■ **Exercise prompt**: A single number is required: how many lines below include the string "הספר".

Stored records

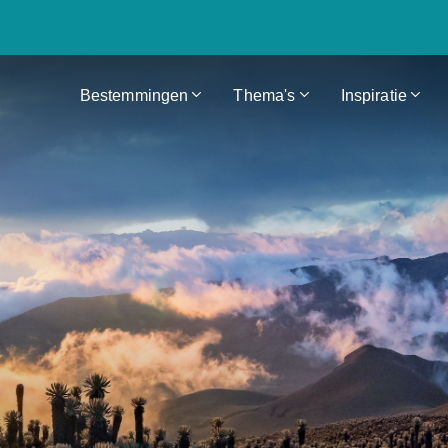
Bestemmingen
Thema's
Inspiratie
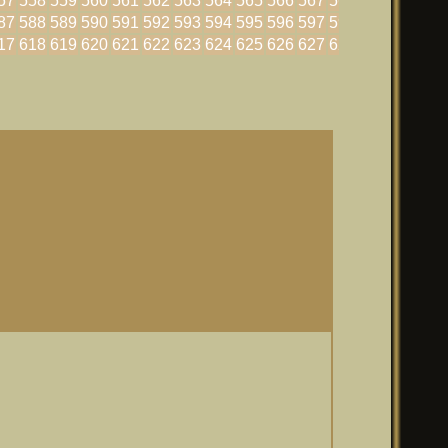
57
558
559
560
561
562
563
564
565
566
567
568
569
570
87
588
589
590
591
592
593
594
595
596
597
598
599
600
17
618
619
620
621
622
623
624
625
626
627
628
629
630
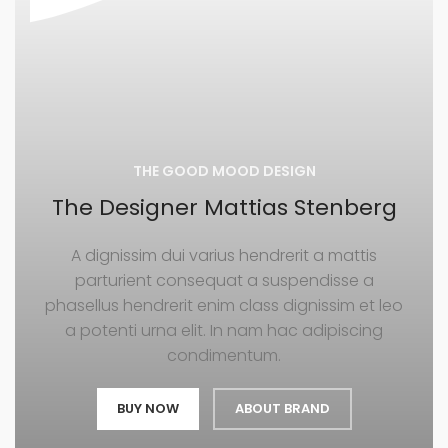
THE GOOD MOOD DESIGN
The Designer Mattias Stenberg
A dignissim dui varius hendrerit a mattis
parturient consequat a suspendisse a
phasellus hendrerit enim class dignissim et leo
a potenti urna elit. In nam hac adipiscing
condimentum.
BUY NOW
ABOUT BRAND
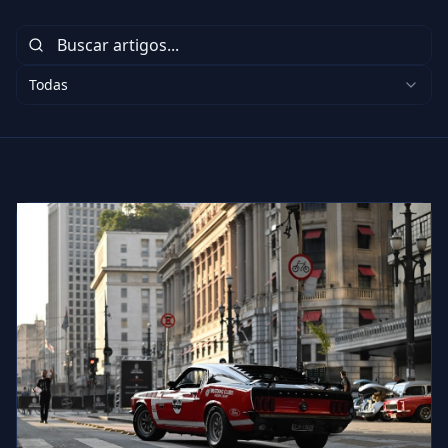
Todas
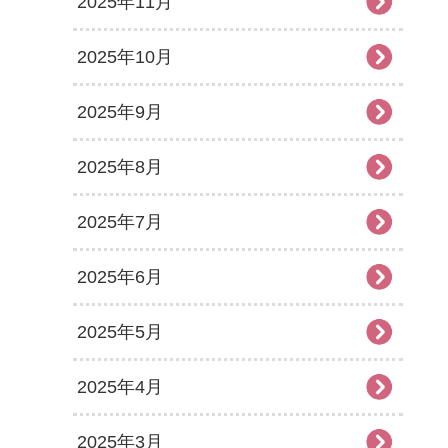
2025年11月
2025年10月
2025年9月
2025年8月
2025年7月
2025年6月
2025年5月
2025年4月
2025年3月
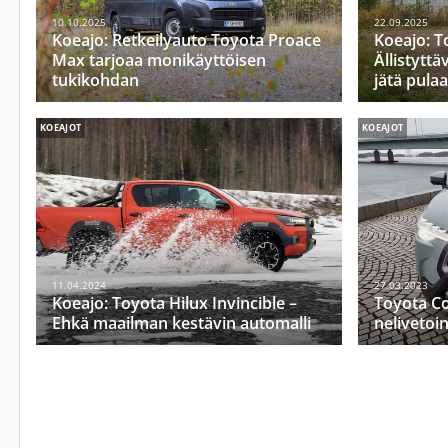
10.10.2025
22.09.2025
Koeajo: Retkeilyauto Toyota Proace
Koeajo: T
Max tarjoaa monikäyttöisen
Ällistyttä
tukikohdan
jätä pula
KOEAJOT
KOEAJOT
11.04.2024
27.03.2023
Koeajo: Toyota Hilux Invincible –
Toyota Co
Ehkä maailman kestävin automalli
nelivetoi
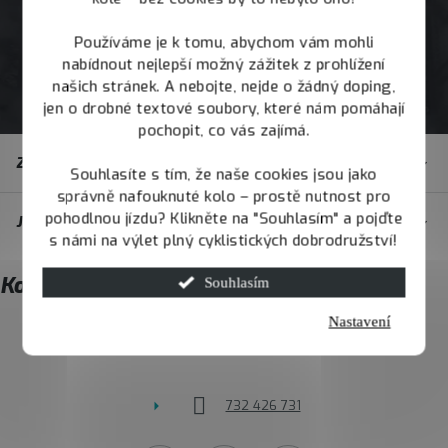
Používáme je k tomu, abychom vám mohli
nabídnout nejlepší možný zážitek z prohlížení
našich stránek. A nebojte, nejde o žádný doping,
jen o drobné textové soubory, které nám pomáhají
pochopit, co vás zajímá.
Z
Zákaznický servis
á
Souhlasíte s tím, že naše cookies jsou jako
správně nafouknuté kolo – prostě nutnost pro
p
pohodlnou jízdu? Klikněte na "Souhlasím" a pojďte
JOY.BIKE
a
s námi na výlet plný cyklistických dobrodružství!
t
Kontakt
Souhlasím
í
Nastavení
info
@
joybike.cz
732 426 731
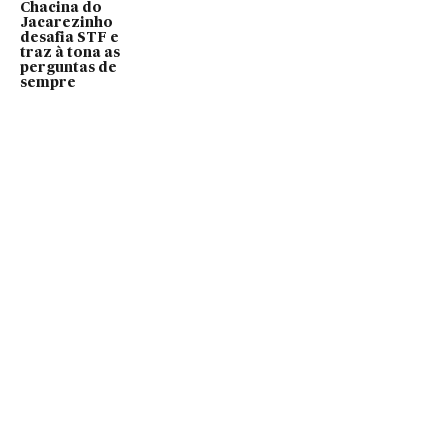
Chacina do
Jacarezinho
desafia STF e
traz à tona as
perguntas de
sempre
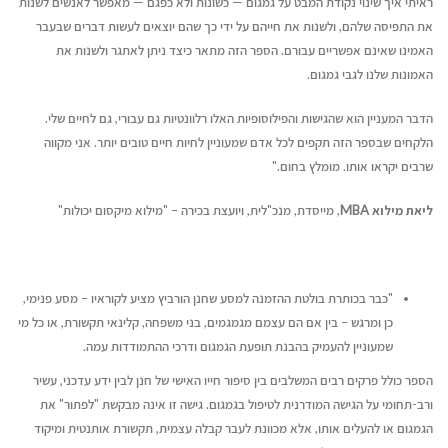
ראיתי איך שינוי נקודת המבט על גמגום — כשונות ולא כפגם — מאפשר לאנשים לשנות
את התפיסה שלהם, ולשנות את חייהם על ידי כך שהם יוצאים לעשות דברים שבעבר
האמינו שאינם אפשריים עבורם. הספר הזה מתאר כיצד ניתן לאתגר ולשנות את
האמונות שלנו לגבי גמגום.
הדבר המעניין הוא שהגישות והפילוסופיות האלו רלוונטיות גם עבורי, גם לחיים שלי.
הלקחים שבספר הזה תקפים לכל אדם שמעוניין לחיות חיים טובים יותר. אני מקווה
שרבים יקראו אותו. מומלץ בחום."
ליאת מילוא
MBA
, מייסדת, מנכ"לית, ויועצת בכירה – "מילוא מיקסום יכולות"
"כבר בכותרת בולטת ההזמנה למסע שחנן הורביץ מציע לקוראיו – מסע פנימי,
כן ומרגש – בין אם הם עצמם מגמגמים, בני משפחה, קלינאי תקשורת, או כל מי
שמעוניין להעמיק בהבנת תופעת הגמגום ודרכי ההתמודדות עמה.
הספר כולל פרקים רבים המשלבים בין סיפור חייו האישי של חנן לבין ידע עדכני, עשיר
ורב-תחומי על הגישה המודרנית לטיפול בגמגום. גישה זו אינה מבקשת "לפתור" את
הגמגום או להעלים אותו, אלא מכוונת לעבר קבלה עצמית, תקשורת אותנטית ומיקוד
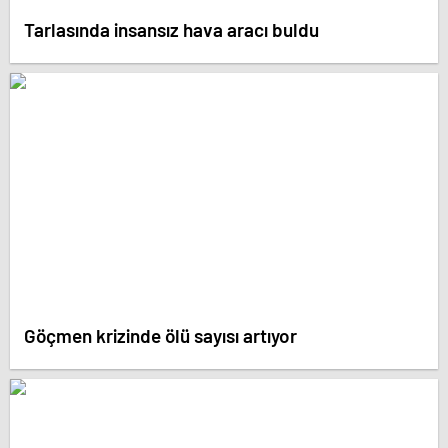
Tarlasında insansız hava aracı buldu
Göçmen krizinde ölü sayısı artıyor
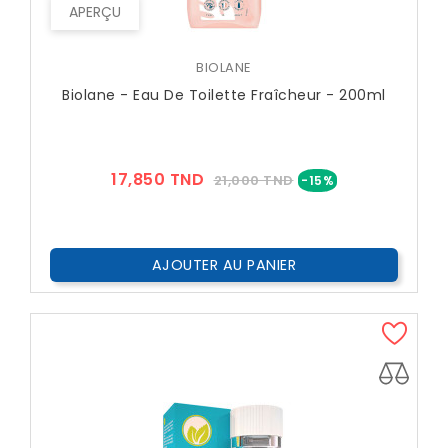
APERÇU
BIOLANE
Biolane - Eau De Toilette Fraîcheur - 200ml
Prix
Prix
17,850 TND
21,000 TND
-15%
??
Public
AJOUTER AU PANIER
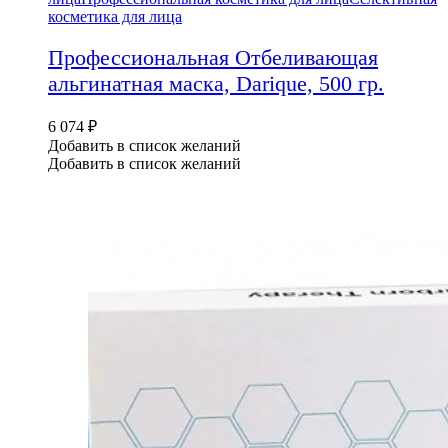
косметика для лица
Профессиональная Отбеливающая
альгинатная маска, Darique, 500 гр.
6 074
₽
Добавить в список желаний
Добавить в список желаний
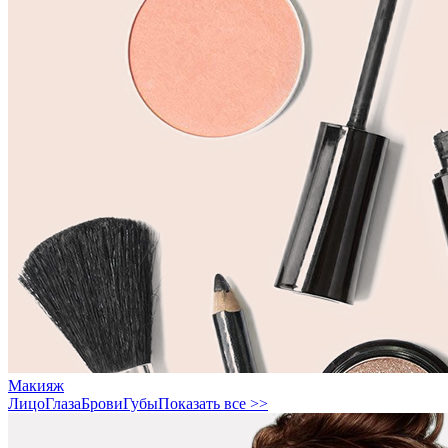
Макияж
Лицо
Глаза
Брови
Губы
Показать все >>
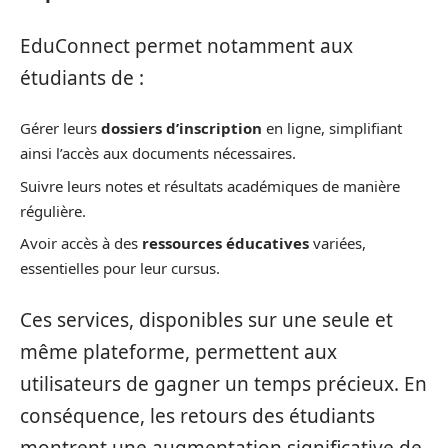
EduConnect permet notamment aux
étudiants de :
Gérer leurs
dossiers d’inscription
en ligne, simplifiant
ainsi l’accès aux documents nécessaires.
Suivre leurs notes et résultats académiques de manière
régulière.
Avoir accès à des
ressources éducatives
variées,
essentielles pour leur cursus.
Ces services, disponibles sur une seule et
même plateforme, permettent aux
utilisateurs de gagner un temps précieux. En
conséquence, les retours des étudiants
montrent une augmentation significative de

■ **The answer**: 2